UK house prices plunge to 10-year low – but new hope for housing market

Figures published by the Royal Institution of Chartered Surveyors (RICS) show its headline house price balance has slumped to -32 percent in May. This is the lowest reading since 2010. April figures showed a smaller decline of -22 percent.

Although RICS said the near-term sales expectations were now broadly neutral, the 12-month outlook has improved.

Robert Gardner, the Nationwide’s chief economist, told the BBC: “There are some signs [the housing market] is starting to stabilise”.

He added this is because the current situation is not a typical economic downturn.

The pipeline of sales from before lockdown is now largely going through, according to RICS chief economist Simon Rubinsohn.

He said: ”But it remains to be seen how sustained this improvement will prove.”

Mr Rubinsohn pointed to uncertainty about a possible jump in unemployment when the Government’s jobs retention programme expires at the end of October.

Under some estimates, the UK’s unemployment rate is set to more than double to 10 percent and remain elevated for the entirety of 2021, the OECD said.

OECD added: “For the time being respondents to the survey see the trend in transactions being broadly flat.”

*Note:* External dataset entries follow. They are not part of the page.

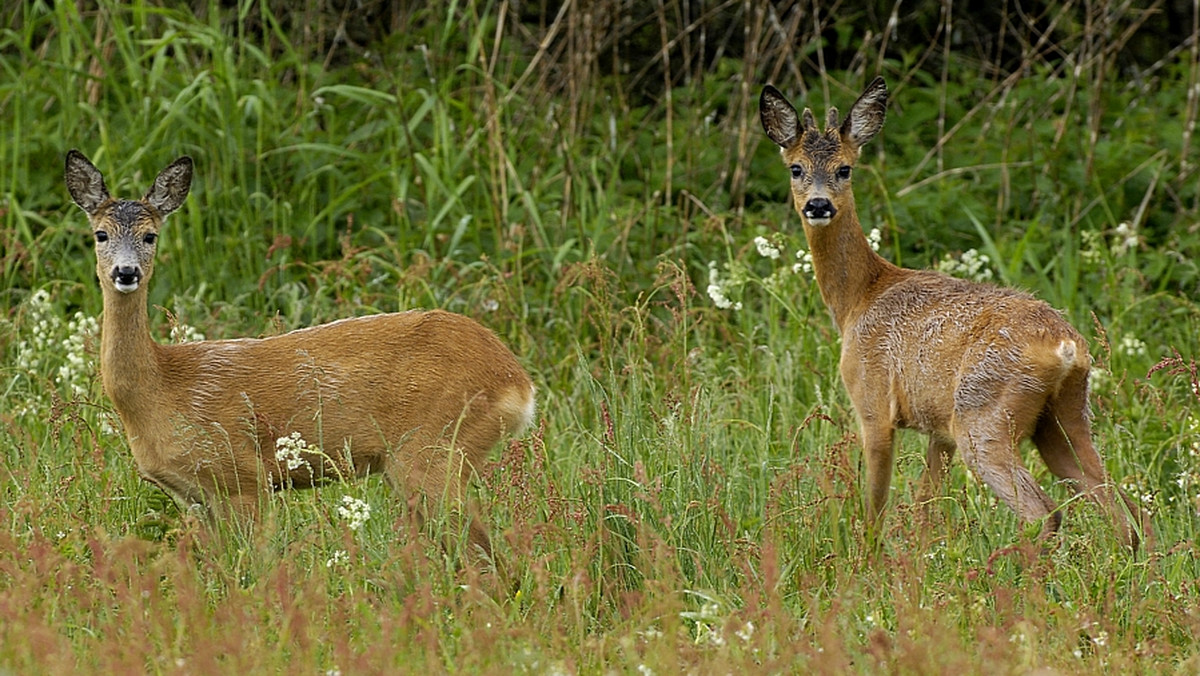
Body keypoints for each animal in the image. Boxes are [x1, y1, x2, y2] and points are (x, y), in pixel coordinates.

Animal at [65, 150, 535, 557]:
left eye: (151, 235)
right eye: (100, 234)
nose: (126, 272)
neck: (162, 388)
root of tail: (518, 383)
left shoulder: (244, 477)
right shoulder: (196, 499)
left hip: (433, 450)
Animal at [763, 79, 1147, 552]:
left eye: (845, 169)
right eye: (796, 168)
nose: (818, 205)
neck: (859, 298)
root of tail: (1066, 345)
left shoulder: (872, 402)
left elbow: (875, 508)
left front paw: (865, 561)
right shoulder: (938, 431)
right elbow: (927, 510)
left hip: (983, 414)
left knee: (1044, 512)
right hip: (1064, 417)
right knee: (1129, 513)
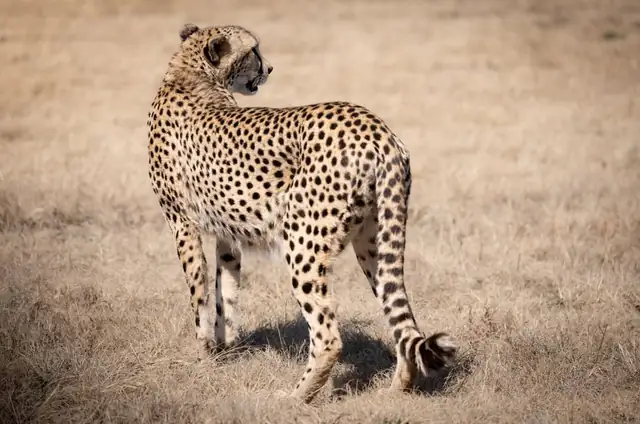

Figures released this week by Zoopla showed that more homes were sold last week than this time last year and buyer demand is 54 percent stronger than it was before the market was frozen on March 27.

Zoopla said million-pound home sales are now 16 percent higher across the UK than they were in early March although this price bracket still accounts for fewer than five percent of sales overall.

Lucian Cook, Savills head of residential research, said: “Without doubt, pent-up demand accounts for some of the bounce in transaction numbers, but it also tells us that for those buyers with stable incomes who’ve been able to shield their finances through the lockdown, there is still a pretty strong resolve around moving, including within London’s domestic prime markets.

READ MORE: Lawyers & surveyors see surge of buyers since lockdown lifted

Economists expect house prices will stay depressed in the near-term.

Samuel Tombs, chief UK economist at Pantheon Macroeconomics told the Financial Times: “The huge size of the blow from COVID-19 to households’ incomes and the deterioration in consumers’ confidence suggests that house prices will continue to trend down in the second half of this year.”

Economic uncertainty will likely put a pin in many people’s plans to relocate.